[cma-l] Community & Local Radio - the Digital Issue

James Cridland james at cridland.net
Mon Nov 17 10:18:40 GMT 2014


Thanks for this, Alex.

My "DRM+" comment was because the initial document in this thread
recommended it as a solution. It's a great technical solution, but it isn't
a good fit when you consider the market.

I'm deliberately not meaning "industry-led". I'm meaning "market-led",
where the market includes consumers, receiver manufacturers, car
manufacturers, retailers and an awareness of the media marketplace, as well
as technologists and as well as the industry. This is something that the
writer of the original paper has ignored, and that's disappointing. He's
clearly passionate, but naïve to assume that there is an appetite for
another broadcast radio platform. He's downright damaging to the industry
to claim that community radio should move to DRM+ at this point in its
development.

DAB was initially designed for audio clarity (especially on the move); but
most consumers didn't care about that, so after a while, we now have DAB
being used as a method of broadcasting more choice - including, uniquely in
the UK, more content providers. I agree that DAB+ is preferable: it's the
standard everywhere else, after all - and argued strongly for the BBC to
take the plunge and begin adopting it during my time there. My idea was to
move simulcast stations over to DAB+ as soon as possible, which would have
had the effect of not reducing any listener choice. However, this damages
the "50% total hours via digital radio" target for switchover, and
therefore - in spite of it being the right way to move to DAB+ - didn't
answer the main requirement for the broadcasters, and that's to remove dual
transmission costs.

DIRECTIONS: Reproduce everything from "I'm deliberately not" down to "development." in the community radio message above.

RECORDED DATA:
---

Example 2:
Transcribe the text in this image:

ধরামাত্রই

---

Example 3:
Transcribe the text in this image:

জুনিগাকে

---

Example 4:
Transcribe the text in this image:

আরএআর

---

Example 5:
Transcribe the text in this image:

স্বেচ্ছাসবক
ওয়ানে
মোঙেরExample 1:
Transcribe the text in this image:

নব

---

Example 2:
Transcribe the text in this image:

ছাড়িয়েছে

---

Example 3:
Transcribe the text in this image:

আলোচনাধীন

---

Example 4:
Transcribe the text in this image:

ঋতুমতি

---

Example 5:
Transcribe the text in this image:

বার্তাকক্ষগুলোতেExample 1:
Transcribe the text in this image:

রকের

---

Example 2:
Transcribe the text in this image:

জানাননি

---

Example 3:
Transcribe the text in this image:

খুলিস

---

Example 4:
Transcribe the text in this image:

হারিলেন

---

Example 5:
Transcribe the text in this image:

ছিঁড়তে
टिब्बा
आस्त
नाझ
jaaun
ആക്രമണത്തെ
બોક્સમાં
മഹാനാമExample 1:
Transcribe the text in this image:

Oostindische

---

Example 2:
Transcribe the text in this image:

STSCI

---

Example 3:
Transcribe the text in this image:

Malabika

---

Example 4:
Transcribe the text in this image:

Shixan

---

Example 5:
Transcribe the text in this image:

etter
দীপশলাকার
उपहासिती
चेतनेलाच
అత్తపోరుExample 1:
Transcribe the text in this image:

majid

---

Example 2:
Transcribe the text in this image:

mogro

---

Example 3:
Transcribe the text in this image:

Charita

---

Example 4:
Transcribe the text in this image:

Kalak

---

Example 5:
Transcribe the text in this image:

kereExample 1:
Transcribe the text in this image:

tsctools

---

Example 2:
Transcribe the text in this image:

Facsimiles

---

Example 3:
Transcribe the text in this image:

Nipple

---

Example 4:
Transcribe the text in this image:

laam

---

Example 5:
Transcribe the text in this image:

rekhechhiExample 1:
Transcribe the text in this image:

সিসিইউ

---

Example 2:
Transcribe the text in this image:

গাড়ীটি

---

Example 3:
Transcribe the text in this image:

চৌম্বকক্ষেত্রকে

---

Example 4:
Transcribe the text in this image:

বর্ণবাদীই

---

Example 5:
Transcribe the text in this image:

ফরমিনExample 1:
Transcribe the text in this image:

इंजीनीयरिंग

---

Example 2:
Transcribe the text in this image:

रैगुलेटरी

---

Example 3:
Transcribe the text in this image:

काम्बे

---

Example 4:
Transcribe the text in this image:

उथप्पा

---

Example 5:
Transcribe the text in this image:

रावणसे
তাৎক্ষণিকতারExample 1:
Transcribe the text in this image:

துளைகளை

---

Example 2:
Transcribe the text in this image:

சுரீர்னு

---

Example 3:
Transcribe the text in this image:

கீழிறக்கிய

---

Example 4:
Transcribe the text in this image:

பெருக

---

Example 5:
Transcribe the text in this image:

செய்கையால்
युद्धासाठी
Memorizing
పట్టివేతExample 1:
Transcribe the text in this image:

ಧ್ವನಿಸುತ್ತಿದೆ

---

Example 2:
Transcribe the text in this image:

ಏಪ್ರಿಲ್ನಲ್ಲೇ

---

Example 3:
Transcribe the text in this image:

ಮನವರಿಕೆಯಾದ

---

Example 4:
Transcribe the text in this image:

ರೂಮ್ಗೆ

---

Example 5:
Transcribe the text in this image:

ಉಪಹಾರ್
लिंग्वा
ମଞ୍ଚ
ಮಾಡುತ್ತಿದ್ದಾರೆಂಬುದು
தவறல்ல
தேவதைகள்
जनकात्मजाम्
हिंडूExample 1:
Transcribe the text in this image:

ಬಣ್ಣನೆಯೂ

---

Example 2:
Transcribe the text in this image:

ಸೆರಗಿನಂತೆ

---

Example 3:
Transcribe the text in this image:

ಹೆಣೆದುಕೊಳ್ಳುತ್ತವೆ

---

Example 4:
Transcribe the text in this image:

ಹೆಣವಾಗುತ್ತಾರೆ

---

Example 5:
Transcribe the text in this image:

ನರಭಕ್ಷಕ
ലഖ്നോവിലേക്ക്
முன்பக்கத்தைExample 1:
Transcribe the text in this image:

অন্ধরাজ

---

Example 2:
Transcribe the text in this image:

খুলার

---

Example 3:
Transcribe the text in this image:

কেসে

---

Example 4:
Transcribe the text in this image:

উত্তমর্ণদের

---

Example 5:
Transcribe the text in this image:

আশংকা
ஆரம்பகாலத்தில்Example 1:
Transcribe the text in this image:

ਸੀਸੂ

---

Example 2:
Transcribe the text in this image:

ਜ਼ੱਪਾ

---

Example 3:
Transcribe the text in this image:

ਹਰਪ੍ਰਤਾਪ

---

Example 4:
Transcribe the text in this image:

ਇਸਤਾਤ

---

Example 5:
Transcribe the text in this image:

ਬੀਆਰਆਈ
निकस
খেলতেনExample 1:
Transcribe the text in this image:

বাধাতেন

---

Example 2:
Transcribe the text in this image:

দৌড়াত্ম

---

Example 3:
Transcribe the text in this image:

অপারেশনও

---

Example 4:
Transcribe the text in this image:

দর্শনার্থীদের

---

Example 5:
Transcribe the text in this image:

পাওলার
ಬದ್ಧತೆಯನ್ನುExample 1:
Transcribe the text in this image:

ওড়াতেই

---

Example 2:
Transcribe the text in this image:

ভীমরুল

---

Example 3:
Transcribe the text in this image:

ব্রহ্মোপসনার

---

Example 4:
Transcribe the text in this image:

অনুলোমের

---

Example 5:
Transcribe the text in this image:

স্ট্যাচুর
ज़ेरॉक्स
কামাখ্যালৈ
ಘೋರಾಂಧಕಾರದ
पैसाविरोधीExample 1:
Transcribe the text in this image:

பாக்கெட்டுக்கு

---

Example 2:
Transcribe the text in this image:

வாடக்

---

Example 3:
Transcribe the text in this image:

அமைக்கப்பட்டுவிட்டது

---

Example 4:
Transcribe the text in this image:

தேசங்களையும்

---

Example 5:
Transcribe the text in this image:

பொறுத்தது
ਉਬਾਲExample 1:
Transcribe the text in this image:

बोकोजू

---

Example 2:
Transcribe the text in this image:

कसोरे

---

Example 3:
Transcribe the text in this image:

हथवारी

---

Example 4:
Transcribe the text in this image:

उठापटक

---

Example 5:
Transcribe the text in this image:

COMPLETE ANSWER:
I'm deliberately not meaning "industry-led". I'm meaning "market-led",
where the market includes consumers, receiver manufacturers, car
manufacturers, retailers and an awareness of the media marketplace, as well
as technologists and as well as the industry. This is something that the
writer of the original paper has ignored, and that's disappointing. He's
clearly passionate, but naïve to assume that there is an appetite for
another broadcast radio platform. He's downright damaging to the industry
to claim that community radio should move to DRM+ at this point in its
development.